Page MenuHomePhabricator

Enabling graceful-switchover causes core dumps on cr1-codfw
Closed, ResolvedPublic


Enabling graceful-switchover on cr1-codfw causes error in the logs and core dumps.

Opened Juniper case 2018-0403-0831.

Event Timeline

Restricted Application added a subscriber: Aklapper. · View Herald Transcript

Juniper's reply:

During the cleanup process, ksyncd will check for public nexthops to make sure that there are no public next hops remaining. If ksyncd finds a public nexthop hanging without getting cleaned up, it will set initialization error(KSYNCD_ERROR_INIT), which leads to this connection/initialization error. From the message logs, it looks like ksyncd is facing some issue during NH index cleanup, which looks suspicious. From the RSI, I can see that the FXP0 is in a logical system which is not supported and hence GRES is not completing correctly.
Please remove the fxp0 from the logical systems and then re-enable GRES.

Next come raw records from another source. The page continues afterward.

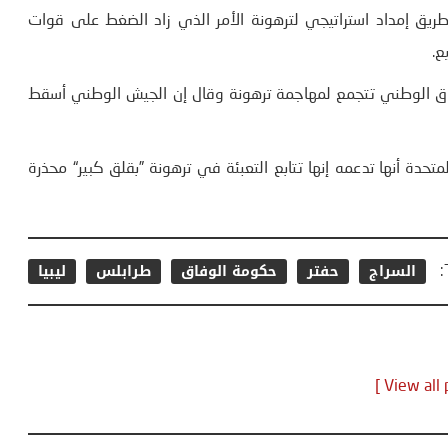
 إمداد استراتيجي لترهونة الأمر الذي زاد الضغط على قوات
ع.
ق الوطني تتجمع لمهاجمة ترهونة وقال إن الجيش الوطني أسقط
تحدة أنها تدعمه إنها تتابع التعبئة في ترهونة ”بقلق كبير“ محذرة
السراج
حفتر
حكومة الوفاق
طرابلس
ليبيا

I followed up as we have graceful-switchover enabled on routers with fxp0 in a logical-system.

Relevant KB entry:
JTAC's opinion on why it's working on some routers is that we're being "lucky".
Which raises the risk of a RE failure not being handled properly.
Best case being the RE going down and the redundant router taking all the load.
Worse case being a partial failure where the RE failover fails in a way traffic is blackholed.

Closing this task, following up with actions to do in T191667.